HALİFE MAZERET BİLDİRDİ!..
Halife Müsterşid, Seyyid Ali hazretlerine gereken hürmet ve saygıyı göstermekle birlikte, bir mes'eleden dolayı hemen o fesâd grubunun üzerine gidemeyeceğini bildirdi. Mazeret gösterdi. Bu sebeble Seyyid Ali Ebü'l-Hasen hazretleri, gayet üzüntülü olarak geri döndü. Bir hafta sonra hastalandı ve vefât etti. Cenâze namazı kılınıp, mübârek naaşı, Bağdad'da "Re's-ül-karye" mahallesindeki kabrine defnolundu.
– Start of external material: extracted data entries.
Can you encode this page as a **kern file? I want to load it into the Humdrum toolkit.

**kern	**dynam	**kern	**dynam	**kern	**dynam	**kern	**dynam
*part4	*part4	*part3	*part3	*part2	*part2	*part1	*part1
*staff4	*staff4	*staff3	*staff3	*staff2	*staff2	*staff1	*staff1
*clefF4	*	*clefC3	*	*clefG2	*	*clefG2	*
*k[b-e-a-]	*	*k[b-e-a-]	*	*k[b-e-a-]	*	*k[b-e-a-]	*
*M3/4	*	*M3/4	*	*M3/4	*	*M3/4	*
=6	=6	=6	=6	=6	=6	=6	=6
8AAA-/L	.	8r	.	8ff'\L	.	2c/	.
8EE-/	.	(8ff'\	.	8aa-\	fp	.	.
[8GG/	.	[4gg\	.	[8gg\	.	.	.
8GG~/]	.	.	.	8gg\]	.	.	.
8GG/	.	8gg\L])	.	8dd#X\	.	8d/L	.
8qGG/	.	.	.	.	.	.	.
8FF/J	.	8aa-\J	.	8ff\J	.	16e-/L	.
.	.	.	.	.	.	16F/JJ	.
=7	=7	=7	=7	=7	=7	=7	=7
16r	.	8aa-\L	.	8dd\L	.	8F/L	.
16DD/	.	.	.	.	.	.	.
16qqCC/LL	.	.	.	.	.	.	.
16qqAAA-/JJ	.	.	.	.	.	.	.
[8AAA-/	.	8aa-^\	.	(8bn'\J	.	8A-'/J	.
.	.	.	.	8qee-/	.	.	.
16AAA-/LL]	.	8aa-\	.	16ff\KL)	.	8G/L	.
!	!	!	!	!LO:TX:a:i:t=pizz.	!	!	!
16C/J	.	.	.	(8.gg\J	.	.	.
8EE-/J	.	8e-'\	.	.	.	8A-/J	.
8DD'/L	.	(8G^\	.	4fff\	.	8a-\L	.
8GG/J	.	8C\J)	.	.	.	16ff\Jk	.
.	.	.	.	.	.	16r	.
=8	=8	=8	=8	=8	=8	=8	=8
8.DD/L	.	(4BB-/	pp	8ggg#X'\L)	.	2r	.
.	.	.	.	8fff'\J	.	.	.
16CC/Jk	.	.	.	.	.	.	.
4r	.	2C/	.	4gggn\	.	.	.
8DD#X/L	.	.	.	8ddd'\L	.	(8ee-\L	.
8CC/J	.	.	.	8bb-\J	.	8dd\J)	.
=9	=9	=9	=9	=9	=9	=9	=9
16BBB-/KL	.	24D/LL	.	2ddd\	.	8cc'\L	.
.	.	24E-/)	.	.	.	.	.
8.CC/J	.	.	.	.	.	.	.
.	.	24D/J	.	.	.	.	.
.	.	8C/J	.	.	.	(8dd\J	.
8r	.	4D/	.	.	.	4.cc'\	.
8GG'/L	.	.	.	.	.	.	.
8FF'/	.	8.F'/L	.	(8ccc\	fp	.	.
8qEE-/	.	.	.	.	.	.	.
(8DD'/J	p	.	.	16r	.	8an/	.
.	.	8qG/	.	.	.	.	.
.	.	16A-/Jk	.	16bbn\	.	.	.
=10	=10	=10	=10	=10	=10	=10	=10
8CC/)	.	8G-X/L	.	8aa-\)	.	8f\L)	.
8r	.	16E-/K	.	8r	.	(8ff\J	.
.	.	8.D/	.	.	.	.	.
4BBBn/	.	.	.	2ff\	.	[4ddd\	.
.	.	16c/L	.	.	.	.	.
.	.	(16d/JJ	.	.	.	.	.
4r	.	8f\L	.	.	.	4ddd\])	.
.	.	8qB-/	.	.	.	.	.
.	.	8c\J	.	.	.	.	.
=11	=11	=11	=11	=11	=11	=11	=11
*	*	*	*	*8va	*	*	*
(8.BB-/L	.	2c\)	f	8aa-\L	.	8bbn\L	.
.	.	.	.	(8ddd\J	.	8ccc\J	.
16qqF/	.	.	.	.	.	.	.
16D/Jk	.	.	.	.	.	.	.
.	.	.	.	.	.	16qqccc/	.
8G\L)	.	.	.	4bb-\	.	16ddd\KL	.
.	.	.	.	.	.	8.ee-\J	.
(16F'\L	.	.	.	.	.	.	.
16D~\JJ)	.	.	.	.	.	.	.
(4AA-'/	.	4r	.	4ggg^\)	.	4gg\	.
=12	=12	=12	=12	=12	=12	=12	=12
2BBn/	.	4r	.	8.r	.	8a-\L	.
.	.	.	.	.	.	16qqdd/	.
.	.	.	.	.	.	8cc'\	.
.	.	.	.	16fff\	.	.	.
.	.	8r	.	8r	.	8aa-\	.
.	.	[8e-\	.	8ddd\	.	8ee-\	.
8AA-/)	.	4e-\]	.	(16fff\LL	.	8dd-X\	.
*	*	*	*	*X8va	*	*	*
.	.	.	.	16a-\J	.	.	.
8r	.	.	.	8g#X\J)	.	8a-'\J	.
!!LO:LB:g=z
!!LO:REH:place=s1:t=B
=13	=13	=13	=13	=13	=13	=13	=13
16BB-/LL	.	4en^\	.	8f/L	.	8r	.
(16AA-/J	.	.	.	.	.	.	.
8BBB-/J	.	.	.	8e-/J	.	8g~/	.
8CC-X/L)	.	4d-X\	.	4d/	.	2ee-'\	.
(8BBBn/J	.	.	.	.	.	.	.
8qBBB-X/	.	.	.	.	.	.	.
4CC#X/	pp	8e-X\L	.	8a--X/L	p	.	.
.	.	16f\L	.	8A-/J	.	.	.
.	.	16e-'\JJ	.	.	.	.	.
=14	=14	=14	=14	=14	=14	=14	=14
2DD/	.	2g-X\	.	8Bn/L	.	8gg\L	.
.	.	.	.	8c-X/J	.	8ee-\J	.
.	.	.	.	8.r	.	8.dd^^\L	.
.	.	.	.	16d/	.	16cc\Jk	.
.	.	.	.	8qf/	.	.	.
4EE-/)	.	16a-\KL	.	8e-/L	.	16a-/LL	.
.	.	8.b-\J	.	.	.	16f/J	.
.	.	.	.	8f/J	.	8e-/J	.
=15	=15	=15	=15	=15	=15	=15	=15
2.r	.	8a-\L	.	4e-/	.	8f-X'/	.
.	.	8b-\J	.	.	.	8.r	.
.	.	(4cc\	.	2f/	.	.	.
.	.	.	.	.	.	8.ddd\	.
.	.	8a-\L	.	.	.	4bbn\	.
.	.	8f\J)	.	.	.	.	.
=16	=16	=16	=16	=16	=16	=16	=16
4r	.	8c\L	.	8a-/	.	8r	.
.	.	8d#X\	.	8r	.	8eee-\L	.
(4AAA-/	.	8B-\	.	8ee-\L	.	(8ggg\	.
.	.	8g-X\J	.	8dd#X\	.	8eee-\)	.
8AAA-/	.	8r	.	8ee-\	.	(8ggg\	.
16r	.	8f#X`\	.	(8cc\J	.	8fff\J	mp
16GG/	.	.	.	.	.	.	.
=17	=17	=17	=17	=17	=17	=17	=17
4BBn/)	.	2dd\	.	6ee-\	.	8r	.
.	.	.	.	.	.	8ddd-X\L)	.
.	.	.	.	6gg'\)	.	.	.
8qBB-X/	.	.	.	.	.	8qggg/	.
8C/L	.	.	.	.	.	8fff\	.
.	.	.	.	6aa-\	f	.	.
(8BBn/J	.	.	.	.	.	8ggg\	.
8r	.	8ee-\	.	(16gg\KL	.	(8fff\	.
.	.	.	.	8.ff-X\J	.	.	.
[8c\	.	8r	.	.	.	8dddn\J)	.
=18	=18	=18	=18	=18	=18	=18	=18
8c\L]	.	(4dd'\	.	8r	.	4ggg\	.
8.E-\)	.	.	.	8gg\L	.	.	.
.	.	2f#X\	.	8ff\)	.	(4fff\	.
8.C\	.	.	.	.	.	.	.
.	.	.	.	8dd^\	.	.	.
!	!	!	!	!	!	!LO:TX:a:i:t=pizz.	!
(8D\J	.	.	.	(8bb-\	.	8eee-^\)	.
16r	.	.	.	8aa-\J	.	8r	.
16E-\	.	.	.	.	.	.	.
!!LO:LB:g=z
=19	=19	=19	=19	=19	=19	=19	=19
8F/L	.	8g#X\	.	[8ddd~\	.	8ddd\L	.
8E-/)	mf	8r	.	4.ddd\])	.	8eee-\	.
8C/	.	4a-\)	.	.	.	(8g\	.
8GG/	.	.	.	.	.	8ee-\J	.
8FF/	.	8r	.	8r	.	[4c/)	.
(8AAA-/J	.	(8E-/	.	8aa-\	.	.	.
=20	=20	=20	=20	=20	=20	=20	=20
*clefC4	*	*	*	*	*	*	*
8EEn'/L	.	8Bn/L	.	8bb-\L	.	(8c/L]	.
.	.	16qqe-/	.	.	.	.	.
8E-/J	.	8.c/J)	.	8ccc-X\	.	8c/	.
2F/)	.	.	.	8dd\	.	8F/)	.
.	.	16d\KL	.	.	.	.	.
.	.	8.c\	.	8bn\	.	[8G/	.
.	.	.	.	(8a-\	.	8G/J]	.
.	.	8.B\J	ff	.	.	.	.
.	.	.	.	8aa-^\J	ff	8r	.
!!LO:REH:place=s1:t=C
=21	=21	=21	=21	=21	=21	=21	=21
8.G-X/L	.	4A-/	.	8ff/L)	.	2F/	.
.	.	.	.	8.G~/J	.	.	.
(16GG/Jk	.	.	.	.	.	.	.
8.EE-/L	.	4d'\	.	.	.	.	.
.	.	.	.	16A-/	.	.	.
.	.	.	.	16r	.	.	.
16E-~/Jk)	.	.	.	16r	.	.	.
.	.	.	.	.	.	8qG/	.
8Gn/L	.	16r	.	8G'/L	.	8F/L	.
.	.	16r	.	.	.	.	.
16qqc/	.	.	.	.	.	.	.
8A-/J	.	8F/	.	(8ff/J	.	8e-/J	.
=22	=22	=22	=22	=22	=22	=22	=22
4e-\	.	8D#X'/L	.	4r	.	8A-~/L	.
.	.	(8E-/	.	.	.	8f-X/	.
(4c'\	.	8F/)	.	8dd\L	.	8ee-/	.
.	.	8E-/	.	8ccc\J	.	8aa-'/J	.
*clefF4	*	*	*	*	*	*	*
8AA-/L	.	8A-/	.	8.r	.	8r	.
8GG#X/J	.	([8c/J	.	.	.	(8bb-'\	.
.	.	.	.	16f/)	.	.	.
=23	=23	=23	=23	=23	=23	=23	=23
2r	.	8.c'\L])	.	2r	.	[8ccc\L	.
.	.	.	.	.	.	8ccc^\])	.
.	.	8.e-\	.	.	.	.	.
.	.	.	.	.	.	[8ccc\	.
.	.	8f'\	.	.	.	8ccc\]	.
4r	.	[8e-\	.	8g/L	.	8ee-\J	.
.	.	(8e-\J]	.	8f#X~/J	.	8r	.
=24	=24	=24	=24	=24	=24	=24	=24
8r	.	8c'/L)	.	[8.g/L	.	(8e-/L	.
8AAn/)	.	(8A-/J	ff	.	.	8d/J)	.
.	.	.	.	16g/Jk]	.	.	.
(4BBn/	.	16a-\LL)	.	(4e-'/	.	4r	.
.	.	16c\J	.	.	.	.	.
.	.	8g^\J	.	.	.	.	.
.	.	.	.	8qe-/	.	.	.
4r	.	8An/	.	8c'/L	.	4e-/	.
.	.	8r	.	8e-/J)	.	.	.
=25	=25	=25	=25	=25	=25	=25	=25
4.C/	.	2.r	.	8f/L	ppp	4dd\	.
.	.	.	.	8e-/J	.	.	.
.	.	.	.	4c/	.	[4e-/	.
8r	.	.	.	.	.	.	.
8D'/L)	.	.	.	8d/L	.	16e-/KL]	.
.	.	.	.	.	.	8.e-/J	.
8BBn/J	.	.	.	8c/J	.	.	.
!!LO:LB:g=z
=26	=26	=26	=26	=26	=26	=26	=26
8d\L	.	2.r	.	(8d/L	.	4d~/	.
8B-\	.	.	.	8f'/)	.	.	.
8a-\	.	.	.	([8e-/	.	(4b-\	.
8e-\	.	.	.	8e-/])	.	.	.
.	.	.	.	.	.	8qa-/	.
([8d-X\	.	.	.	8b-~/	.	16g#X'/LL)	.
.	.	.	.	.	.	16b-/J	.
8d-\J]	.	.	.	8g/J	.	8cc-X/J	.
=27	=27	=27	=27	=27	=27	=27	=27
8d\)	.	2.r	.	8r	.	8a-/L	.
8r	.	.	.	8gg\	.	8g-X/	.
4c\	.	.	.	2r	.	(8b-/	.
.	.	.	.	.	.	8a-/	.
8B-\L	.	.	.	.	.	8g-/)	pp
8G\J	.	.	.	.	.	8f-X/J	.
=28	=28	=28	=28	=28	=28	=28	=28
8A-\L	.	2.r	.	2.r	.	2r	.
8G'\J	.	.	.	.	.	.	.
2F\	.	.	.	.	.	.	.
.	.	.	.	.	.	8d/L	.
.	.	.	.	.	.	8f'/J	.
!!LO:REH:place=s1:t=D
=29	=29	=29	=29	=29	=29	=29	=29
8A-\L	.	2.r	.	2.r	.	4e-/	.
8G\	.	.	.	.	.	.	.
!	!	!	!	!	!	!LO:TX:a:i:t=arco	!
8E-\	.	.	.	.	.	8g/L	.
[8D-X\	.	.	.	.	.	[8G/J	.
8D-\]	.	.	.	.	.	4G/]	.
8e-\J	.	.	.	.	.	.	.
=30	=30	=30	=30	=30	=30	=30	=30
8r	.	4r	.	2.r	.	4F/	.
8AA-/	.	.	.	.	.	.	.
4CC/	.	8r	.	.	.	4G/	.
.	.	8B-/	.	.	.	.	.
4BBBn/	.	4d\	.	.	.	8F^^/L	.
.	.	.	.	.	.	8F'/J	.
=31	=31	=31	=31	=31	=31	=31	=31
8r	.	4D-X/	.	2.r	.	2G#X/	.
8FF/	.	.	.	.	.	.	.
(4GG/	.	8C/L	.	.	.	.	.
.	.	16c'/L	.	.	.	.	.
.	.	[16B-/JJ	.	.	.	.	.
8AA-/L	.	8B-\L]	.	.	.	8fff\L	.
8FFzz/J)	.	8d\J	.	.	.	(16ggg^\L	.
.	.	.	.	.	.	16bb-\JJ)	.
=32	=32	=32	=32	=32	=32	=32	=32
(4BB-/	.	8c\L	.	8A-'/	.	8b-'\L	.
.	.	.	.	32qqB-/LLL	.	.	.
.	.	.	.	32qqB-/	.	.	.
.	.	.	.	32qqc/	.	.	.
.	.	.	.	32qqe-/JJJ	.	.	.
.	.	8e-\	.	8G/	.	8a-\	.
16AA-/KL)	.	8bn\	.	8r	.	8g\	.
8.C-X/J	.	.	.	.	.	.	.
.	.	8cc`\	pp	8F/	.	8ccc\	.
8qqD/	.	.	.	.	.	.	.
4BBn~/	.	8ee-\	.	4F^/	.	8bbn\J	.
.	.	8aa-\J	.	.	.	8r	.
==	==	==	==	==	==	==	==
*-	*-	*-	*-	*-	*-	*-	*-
Üzerine bir kubbe yapıldı. Daha sonra da, yanına bir hânegâh ilâve edildi.
Sultan İkinci Abdülhamid Hân, bu türbeyi ve yanındaki hânegâhı gayet güzel bir şekilde tamir ettirdi. Müderris ta'yin edip, buradaki talebe ve hizmetçilerin her türlü yiyecek, içecek, giyecek ve ihtiyâçlarının karşılanması için ferman çıkardı. İlme ve âlime hizmeti sebebiyle, Allahü teâlânın sevdiği kullarının hayır duâsını kazanmış oldu.